## Source document:
23. REGULATORY REQUIREMENTS. Game warrants that it meets all regulatory
requirements of the State of Wisconsin, including, but not limited to, obtaining
any necessary approvals from the Wisconsin Gaming Commission, Wisconsin Banking
Commission, and Wisconsin Department of Revenue. The loss or suspension of any
necessary regulatory license, approval or good standing shall be grounds for the
termination of this Agreement by the Gaming Operator upon written notification
to Game.
24. APPLICABLE LAW. This Agreement and all rights and obligations
herein shall be governed in accordance with the laws of the Ho-Chunk Nation.
25. JURISDICTION. Notwithstanding anything in this Agreement to the
contrary, nothing herein is intended to be, nor shall be construed as, a grant
of jurisdiction from the Ho-Chunk Nation to the State of Wisconsin or any other
civil authority of the United States beyond that provided by applicable law.
26. ENTIRE AGREEMENT. This Agreement constitutes the entire
understanding and agreement between the parties and supersedes and all prior
negotiation, correspondence and undertakings between the parties with respect to
the subject matter herein. No representation or condition which relate to the
subject matter hereof and which is not expressed in the Agreement shall be given
any effect unless set forth in writing and signed by the party to be charged
subsequent to the Agreement.
27. FORUM. Game hereby consents and agrees that any legal action or
proceeding arising under the terms of this Agreement shall be maintained and
determined by the Courts of the Ho-Chunk Nation.
28. PERFORMANCE OF SERVICES. Game shall perform its obligations
hereunder, including the services that it is to render pursuant to Section 3, in
manner that meets or exceeds industry standards for such services and in
conformance with applicable law.

## Task 1:
Translate this sentence from the agreement excerpt into Spanish: "This Agreement and all rights and obligations herein shall be governed in accordance with the laws of the Ho-Chunk Nation."

## Supplied data:

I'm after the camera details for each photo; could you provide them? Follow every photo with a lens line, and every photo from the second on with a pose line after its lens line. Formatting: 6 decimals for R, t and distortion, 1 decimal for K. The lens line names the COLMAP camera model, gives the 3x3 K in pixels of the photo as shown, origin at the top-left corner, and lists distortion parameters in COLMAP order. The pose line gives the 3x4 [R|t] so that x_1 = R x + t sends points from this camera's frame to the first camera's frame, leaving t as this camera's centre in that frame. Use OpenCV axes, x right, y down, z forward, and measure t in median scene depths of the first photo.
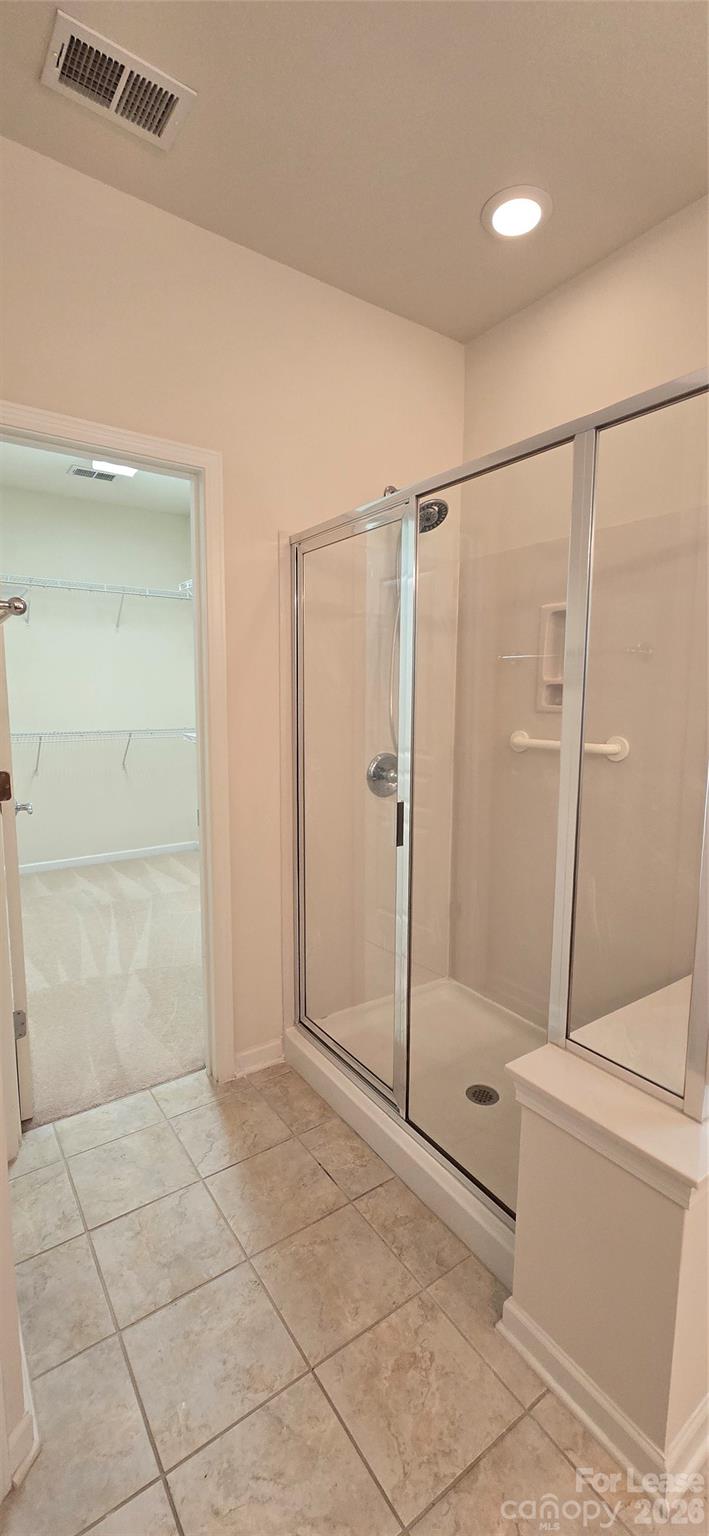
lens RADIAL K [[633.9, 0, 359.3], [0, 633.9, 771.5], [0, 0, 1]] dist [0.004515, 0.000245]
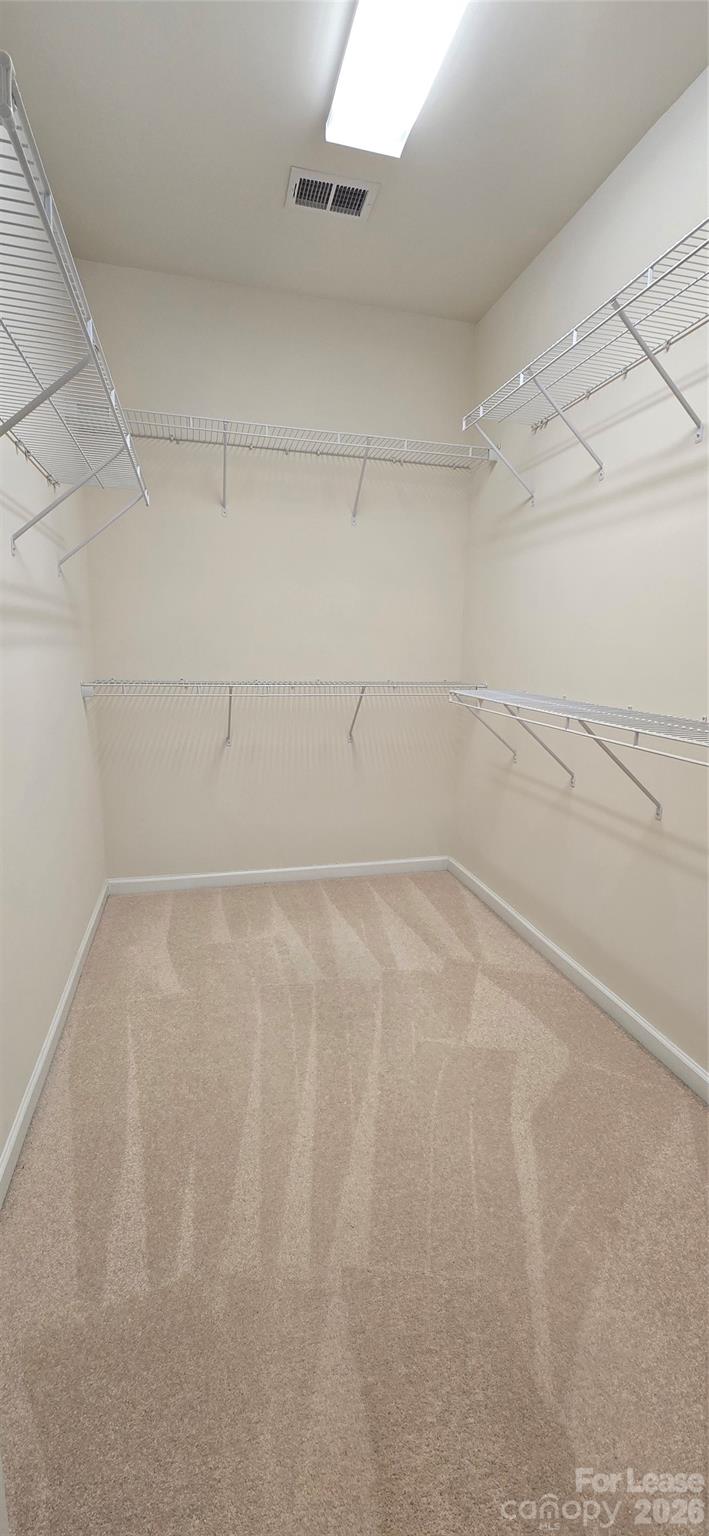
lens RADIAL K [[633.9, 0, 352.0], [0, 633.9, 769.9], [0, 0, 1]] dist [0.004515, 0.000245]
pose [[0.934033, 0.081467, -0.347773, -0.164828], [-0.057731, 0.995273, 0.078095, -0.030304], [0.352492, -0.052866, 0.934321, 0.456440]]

## Task 2:
Recast the rows from the start of the rows through the line holding "769.9], [0, 0, 1]] dist [0.004515, 0.000245]", inclusive, as a JSON list of strings with one string per line. Leave out blank lines and the pictures.

## Task answer 1:
Este Acuerdo y todos los derechos y obligaciones aquí contenidos se regirán de conformidad con las leyes de la Nación Ho-Chunk.

## Task answer 2:
[
  "I'm after the camera details for each photo; could you provide them? Follow every photo with a lens line, and every photo from the second on with a pose line after its lens line. Formatting: 6 decimals for R, t and distortion, 1 decimal for K. The lens line names the COLMAP camera model, gives the 3x3 K in pixels of the photo as shown, origin at the top-left corner, and lists distortion parameters in COLMAP order. The pose line gives the 3x4 [R|t] so that x_1 = R x + t sends points from this camera's frame to the first camera's frame, leaving t as this camera's centre in that frame. Use OpenCV axes, x right, y down, z forward, and measure t in median scene depths of the first photo.",
  "lens RADIAL K [[633.9, 0, 359.3], [0, 633.9, 771.5], [0, 0, 1]] dist [0.004515, 0.000245]",
  "lens RADIAL K [[633.9, 0, 352.0], [0, 633.9, 769.9], [0, 0, 1]] dist [0.004515, 0.000245]"
]